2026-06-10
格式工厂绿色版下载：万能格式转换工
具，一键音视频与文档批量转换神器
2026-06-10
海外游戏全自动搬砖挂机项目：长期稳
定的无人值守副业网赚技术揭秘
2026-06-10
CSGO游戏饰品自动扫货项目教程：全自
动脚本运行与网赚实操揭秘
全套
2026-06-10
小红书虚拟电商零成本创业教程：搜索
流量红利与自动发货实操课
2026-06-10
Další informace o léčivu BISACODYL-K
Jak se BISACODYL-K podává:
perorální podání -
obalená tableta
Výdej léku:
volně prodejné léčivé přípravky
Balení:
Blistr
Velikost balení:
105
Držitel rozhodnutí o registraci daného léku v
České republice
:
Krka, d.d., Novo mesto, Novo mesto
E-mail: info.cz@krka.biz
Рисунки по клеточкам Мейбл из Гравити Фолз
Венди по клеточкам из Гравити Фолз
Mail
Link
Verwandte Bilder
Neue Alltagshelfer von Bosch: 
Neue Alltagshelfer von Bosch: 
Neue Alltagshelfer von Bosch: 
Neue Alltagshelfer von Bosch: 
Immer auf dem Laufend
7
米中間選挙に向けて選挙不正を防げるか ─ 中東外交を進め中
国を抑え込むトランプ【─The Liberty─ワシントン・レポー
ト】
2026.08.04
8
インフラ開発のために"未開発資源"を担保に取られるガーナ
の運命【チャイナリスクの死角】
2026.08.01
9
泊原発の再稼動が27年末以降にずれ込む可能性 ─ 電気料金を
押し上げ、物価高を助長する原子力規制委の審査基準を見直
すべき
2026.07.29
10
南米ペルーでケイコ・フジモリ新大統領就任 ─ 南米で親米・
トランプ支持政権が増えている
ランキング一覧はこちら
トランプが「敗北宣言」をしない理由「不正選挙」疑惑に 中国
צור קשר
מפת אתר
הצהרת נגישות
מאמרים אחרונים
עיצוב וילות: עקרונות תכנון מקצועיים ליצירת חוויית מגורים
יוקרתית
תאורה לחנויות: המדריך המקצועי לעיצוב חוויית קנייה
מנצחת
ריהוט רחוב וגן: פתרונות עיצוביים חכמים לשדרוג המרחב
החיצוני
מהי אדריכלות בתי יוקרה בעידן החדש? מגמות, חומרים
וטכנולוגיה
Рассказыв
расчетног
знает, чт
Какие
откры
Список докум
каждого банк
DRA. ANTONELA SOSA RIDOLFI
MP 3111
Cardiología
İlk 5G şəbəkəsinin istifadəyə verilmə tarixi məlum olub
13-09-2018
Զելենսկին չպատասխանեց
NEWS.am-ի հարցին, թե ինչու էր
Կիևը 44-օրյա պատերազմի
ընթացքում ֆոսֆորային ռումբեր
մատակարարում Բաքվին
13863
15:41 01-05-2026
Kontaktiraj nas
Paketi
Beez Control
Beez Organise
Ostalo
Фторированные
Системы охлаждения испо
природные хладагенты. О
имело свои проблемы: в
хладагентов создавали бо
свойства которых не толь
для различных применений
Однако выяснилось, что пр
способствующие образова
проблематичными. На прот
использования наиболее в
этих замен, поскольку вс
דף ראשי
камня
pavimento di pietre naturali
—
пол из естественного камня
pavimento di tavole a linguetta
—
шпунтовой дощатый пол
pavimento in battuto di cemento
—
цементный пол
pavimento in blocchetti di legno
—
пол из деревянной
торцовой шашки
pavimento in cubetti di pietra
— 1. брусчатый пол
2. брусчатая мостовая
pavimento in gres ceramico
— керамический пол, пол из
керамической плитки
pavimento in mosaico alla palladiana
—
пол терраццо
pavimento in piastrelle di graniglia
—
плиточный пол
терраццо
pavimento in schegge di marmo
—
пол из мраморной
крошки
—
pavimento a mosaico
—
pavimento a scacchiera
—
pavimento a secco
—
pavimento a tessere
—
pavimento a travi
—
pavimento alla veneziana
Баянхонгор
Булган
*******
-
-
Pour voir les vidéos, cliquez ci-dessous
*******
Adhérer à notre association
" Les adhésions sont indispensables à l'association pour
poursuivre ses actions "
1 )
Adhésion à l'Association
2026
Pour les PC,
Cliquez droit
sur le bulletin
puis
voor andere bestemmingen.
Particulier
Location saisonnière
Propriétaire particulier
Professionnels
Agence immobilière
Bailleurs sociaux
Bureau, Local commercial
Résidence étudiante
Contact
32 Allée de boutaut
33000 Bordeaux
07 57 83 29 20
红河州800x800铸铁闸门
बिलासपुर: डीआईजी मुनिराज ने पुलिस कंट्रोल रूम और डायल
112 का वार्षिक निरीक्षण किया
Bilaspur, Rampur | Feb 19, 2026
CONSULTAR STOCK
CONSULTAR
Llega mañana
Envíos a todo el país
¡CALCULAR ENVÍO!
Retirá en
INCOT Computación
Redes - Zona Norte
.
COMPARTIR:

= = = = = = =

● **Problem to work on**:
Swap every "pavimento" in the entries above for "piso" and give all the lines back with nothing else changed.

● **Solution to the exercise**:
2026-06-10
格式工厂绿色版下载：万能格式转换工
具，一键音视频与文档批量转换神器
2026-06-10
海外游戏全自动搬砖挂机项目：长期稳
定的无人值守副业网赚技术揭秘
2026-06-10
CSGO游戏饰品自动扫货项目教程：全自
动脚本运行与网赚实操揭秘
全套
2026-06-10
小红书虚拟电商零成本创业教程：搜索
流量红利与自动发货实操课
2026-06-10
Další informace o léčivu BISACODYL-K
Jak se BISACODYL-K podává:
perorální podání -
obalená tableta
Výdej léku:
volně prodejné léčivé přípravky
Balení:
Blistr
Velikost balení:
105
Držitel rozhodnutí o registraci daného léku v
České republice
:
Krka, d.d., Novo mesto, Novo mesto
E-mail: info.cz@krka.biz
Рисунки по клеточкам Мейбл из Гравити Фолз
Венди по клеточкам из Гравити Фолз
Mail
Link
Verwandte Bilder
Neue Alltagshelfer von Bosch: 
Neue Alltagshelfer von Bosch: 
Neue Alltagshelfer von Bosch: 
Neue Alltagshelfer von Bosch: 
Immer auf dem Laufend
7
米中間選挙に向けて選挙不正を防げるか ─ 中東外交を進め中
国を抑え込むトランプ【─The Liberty─ワシントン・レポー
ト】
2026.08.04
8
インフラ開発のために"未開発資源"を担保に取られるガーナ
の運命【チャイナリスクの死角】
2026.08.01
9
泊原発の再稼動が27年末以降にずれ込む可能性 ─ 電気料金を
押し上げ、物価高を助長する原子力規制委の審査基準を見直
すべき
2026.07.29
10
南米ペルーでケイコ・フジモリ新大統領就任 ─ 南米で親米・
トランプ支持政権が増えている
ランキング一覧はこちら
トランプが「敗北宣言」をしない理由「不正選挙」疑惑に 中国
צור קשר
מפת אתר
הצהרת נגישות
מאמרים אחרונים
עיצוב וילות: עקרונות תכנון מקצועיים ליצירת חוויית מגורים
יוקרתית
תאורה לחנויות: המדריך המקצועי לעיצוב חוויית קנייה
מנצחת
ריהוט רחוב וגן: פתרונות עיצוביים חכמים לשדרוג המרחב
החיצוני
מהי אדריכלות בתי יוקרה בעידן החדש? מגמות, חומרים
וטכנולוגיה
Рассказыв
расчетног
знает, чт
Какие
откры
Список докум
каждого банк
DRA. ANTONELA SOSA RIDOLFI
MP 3111
Cardiología
İlk 5G şəbəkəsinin istifadəyə verilmə tarixi məlum olub
13-09-2018
Զելենսկին չպատասխանեց
NEWS.am-ի հարցին, թե ինչու էր
Կիևը 44-օրյա պատերազմի
ընթացքում ֆոսֆորային ռումբեր
մատակարարում Բաքվին
13863
15:41 01-05-2026
Kontaktiraj nas
Paketi
Beez Control
Beez Organise
Ostalo
Фторированные
Системы охлаждения испо
природные хладагенты. О
имело свои проблемы: в
хладагентов создавали бо
свойства которых не толь
для различных применений
Однако выяснилось, что пр
способствующие образова
проблематичными. На прот
использования наиболее в
этих замен, поскольку вс
דף ראשי
камня
piso di pietre naturali
—
пол из естественного камня
piso di tavole a linguetta
—
шпунтовой дощатый пол
piso in battuto di cemento
—
цементный пол
piso in blocchetti di legno
—
пол из деревянной
торцовой шашки
piso in cubetti di pietra
— 1. брусчатый пол
2. брусчатая мостовая
piso in gres ceramico
— керамический пол, пол из
керамической плитки
piso in mosaico alla palladiana
—
пол терраццо
piso in piastrelle di graniglia
—
плиточный пол
терраццо
piso in schegge di marmo
—
пол из мраморной
крошки
—
piso a mosaico
—
piso a scacchiera
—
piso a secco
—
piso a tessere
—
piso a travi
—
piso alla veneziana
Баянхонгор
Булган
*******
-
-
Pour voir les vidéos, cliquez ci-dessous
*******
Adhérer à notre association
" Les adhésions sont indispensables à l'association pour
poursuivre ses actions "
1 )
Adhésion à l'Association
2026
Pour les PC,
Cliquez droit
sur le bulletin
puis
voor andere bestemmingen.
Particulier
Location saisonnière
Propriétaire particulier
Professionnels
Agence immobilière
Bailleurs sociaux
Bureau, Local commercial
Résidence étudiante
Contact
32 Allée de boutaut
33000 Bordeaux
07 57 83 29 20
红河州800x800铸铁闸门
बिलासपुर: डीआईजी मुनिराज ने पुलिस कंट्रोल रूम और डायल
112 का वार्षिक निरीक्षण किया
Bilaspur, Rampur | Feb 19, 2026
CONSULTAR STOCK
CONSULTAR
Llega mañana
Envíos a todo el país
¡CALCULAR ENVÍO!
Retirá en
INCOT Computación
Redes - Zona Norte
.
COMPARTIR:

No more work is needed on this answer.